### Your objective
Answer these from the keys-to-success passage:
1. Which group did the Haraka Writers serve as mentors for?
2. Where was the Martin Luther King program that the New Directional Players took part in?
3. What is on each of the tables?

And they are successful because they have a vision for what they can do, given that opportunity. No one wants to go to work without a plan. If you are going to build a house, you want an architectural design, a blueprint. If you are going to travel a distance by car, you want a reliable up to date map. Long-term goals require an ongoing vision of success balanced with the day-to-day details. True success means dedication to a mission and the discipline, grace and perseverance needed to live out that mission each and every day. Know your passion and purpose.

Key No. 5: Know you have to give something back

Our nation is crying out for good leaders, people who are compassionate, people who have integrity, people who can be role models for the young and not so young. Remember that to be a good leader one must first be willing to serve. You cannot start serving too early in your lives for service to others will enrich your own lives in many ways. Helping others to feel better about themselves will help you feel better about who you are. Serving others will give you identity and expression. Lifting others up will ensure that you never loose hope and will assist you in understanding how great are your possibilities.

The Black Cultural Center ensembles have really embraced this key. The Haraka Writers have given back to the community by serving as mentors for a group of young talented writers from the Chicago area. The Haraka Writers hosted these students for a weekend visit and conducted a creative writing workshop. The New Directional Players gave back to the Greater Lafayette community by participating in the Martin Luther King program at the Tippecanoe County Library. The Black Cultural Center library has also given back by developing the Hanna Community Center after-school reading program in which Purdue students read to children and quiz them on their reading comprehension.

As I close this evening, I want to review the Keys to Success. As I read each of them, I would like for you to repeat it out loud.

1. Know Your History

2. Know Who You Are

3. Know When and Where You Enter the Whole Race Enters With You

4. Know Your Passion and Purpose

5. Know You Have to Give Something Back

On each of your tables is a key chain. I hope that when you use this chain you will recall the BCC’s five keys to success. Thank you.

### Given data
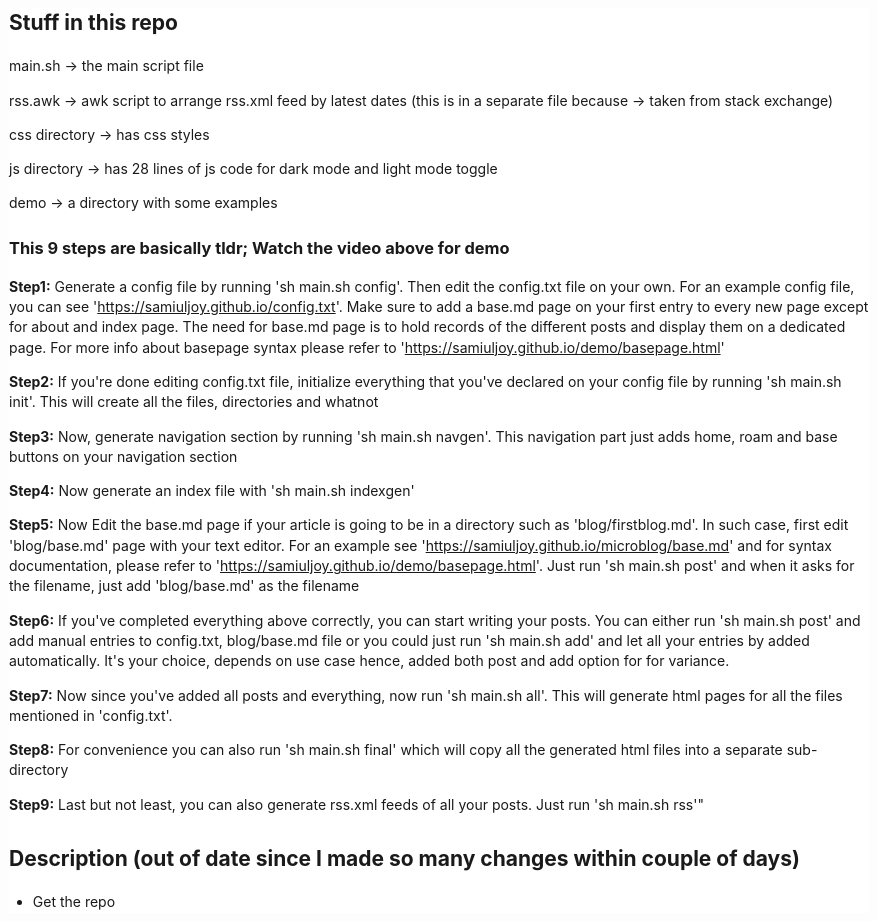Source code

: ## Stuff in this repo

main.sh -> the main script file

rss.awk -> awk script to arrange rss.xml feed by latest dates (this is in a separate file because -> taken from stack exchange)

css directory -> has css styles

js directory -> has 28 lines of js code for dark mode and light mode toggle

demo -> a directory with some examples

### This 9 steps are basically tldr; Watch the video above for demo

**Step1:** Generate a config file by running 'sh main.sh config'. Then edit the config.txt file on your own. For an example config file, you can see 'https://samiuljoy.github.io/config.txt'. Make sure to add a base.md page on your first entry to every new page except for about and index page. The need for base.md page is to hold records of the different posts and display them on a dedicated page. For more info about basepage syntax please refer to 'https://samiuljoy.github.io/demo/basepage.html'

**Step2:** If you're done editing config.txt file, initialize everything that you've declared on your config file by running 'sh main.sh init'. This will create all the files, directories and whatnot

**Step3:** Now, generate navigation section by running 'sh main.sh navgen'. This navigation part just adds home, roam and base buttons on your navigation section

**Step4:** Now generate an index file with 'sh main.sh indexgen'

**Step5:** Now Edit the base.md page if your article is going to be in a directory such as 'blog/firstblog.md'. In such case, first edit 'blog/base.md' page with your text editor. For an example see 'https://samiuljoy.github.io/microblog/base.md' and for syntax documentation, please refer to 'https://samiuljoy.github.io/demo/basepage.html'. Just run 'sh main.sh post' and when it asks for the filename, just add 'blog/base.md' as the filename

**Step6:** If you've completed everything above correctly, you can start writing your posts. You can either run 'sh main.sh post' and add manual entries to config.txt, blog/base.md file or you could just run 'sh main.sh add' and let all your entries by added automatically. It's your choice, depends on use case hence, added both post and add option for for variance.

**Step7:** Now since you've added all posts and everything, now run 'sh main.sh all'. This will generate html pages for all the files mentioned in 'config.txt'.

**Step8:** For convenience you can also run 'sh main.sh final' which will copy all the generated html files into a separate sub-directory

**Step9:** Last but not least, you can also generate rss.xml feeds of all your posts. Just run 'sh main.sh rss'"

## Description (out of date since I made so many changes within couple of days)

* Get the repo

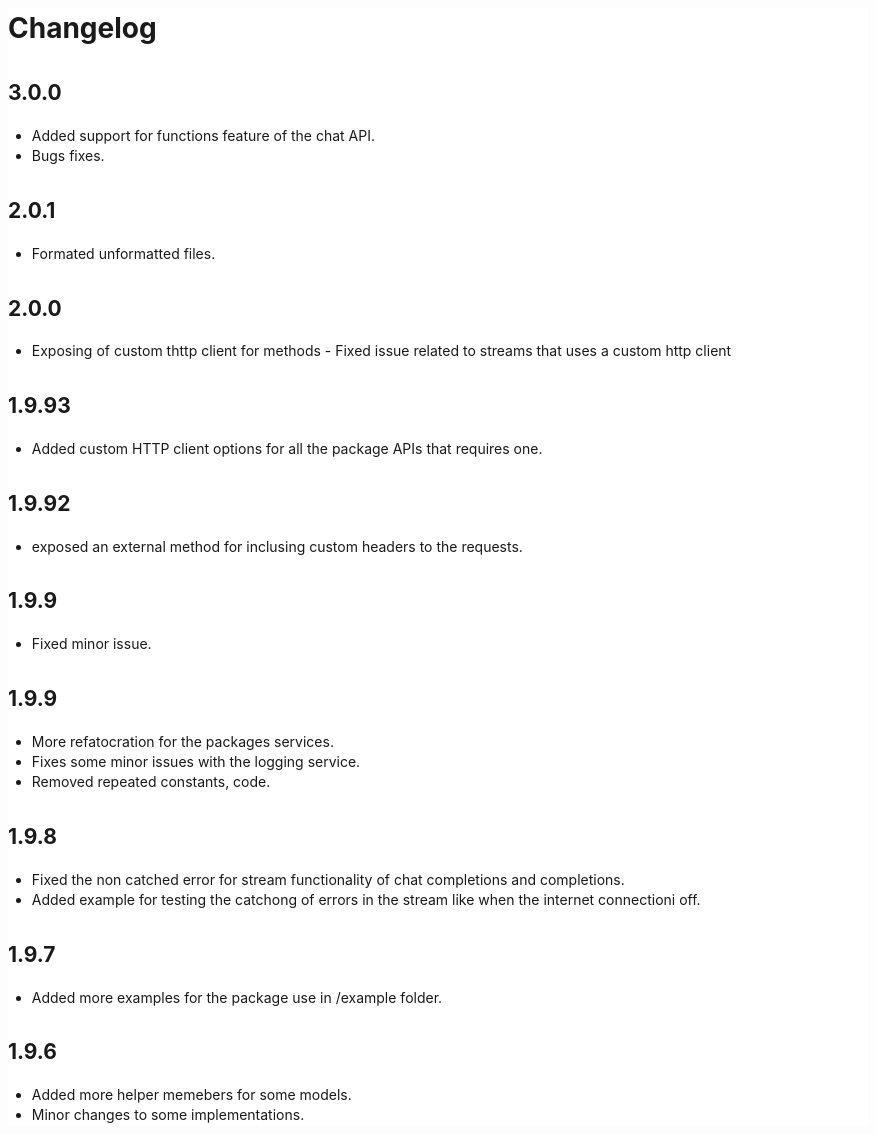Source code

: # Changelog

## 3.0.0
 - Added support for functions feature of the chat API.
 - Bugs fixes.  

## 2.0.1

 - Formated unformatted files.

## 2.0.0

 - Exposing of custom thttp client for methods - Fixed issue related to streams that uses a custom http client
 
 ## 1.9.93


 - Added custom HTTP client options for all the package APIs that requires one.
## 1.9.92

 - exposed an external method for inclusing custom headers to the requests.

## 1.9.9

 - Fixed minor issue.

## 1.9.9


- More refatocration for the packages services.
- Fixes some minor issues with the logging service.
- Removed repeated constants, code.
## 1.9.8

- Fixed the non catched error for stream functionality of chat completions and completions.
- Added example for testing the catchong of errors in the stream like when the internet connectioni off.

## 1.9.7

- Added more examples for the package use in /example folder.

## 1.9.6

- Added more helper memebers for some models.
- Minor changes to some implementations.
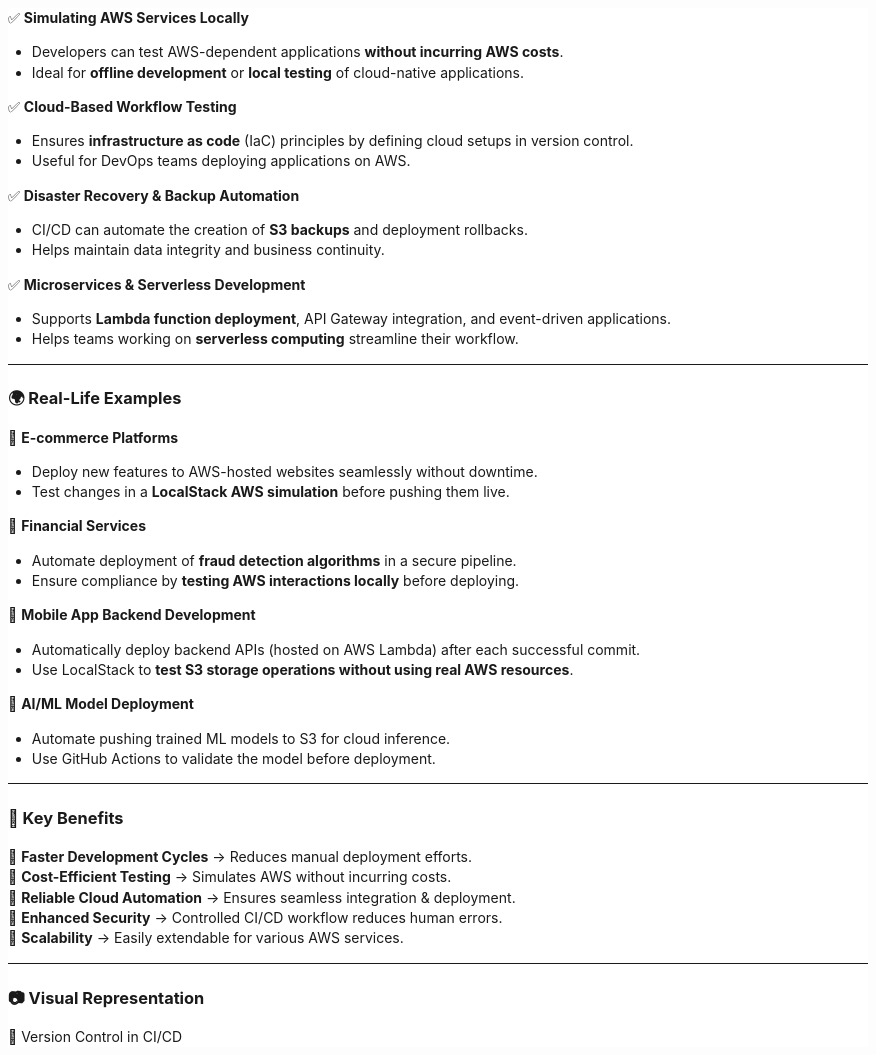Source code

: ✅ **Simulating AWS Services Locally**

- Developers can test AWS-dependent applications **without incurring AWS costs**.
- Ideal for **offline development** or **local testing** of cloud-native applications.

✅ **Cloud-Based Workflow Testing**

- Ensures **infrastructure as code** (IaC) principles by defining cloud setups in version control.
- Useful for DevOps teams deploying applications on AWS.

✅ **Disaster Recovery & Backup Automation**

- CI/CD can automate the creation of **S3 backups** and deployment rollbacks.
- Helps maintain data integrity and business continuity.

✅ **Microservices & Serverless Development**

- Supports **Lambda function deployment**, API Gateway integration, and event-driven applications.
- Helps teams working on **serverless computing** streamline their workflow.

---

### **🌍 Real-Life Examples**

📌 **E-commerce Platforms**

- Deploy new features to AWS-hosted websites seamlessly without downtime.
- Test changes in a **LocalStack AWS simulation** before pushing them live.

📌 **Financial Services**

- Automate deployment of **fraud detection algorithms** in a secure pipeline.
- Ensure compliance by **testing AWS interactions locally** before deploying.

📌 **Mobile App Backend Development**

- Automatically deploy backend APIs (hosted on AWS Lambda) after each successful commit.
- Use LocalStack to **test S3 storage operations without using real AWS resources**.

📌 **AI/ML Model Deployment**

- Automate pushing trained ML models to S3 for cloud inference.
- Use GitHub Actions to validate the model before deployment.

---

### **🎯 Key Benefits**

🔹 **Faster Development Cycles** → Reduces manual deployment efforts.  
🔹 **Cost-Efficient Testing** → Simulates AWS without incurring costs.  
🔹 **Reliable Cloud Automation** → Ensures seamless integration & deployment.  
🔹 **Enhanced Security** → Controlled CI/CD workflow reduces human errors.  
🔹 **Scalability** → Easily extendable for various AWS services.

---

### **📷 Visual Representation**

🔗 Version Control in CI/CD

### Exercise output
1. A group of young talented writers from the Chicago area.
2. At the Tippecanoe County Library.
3. A key chain.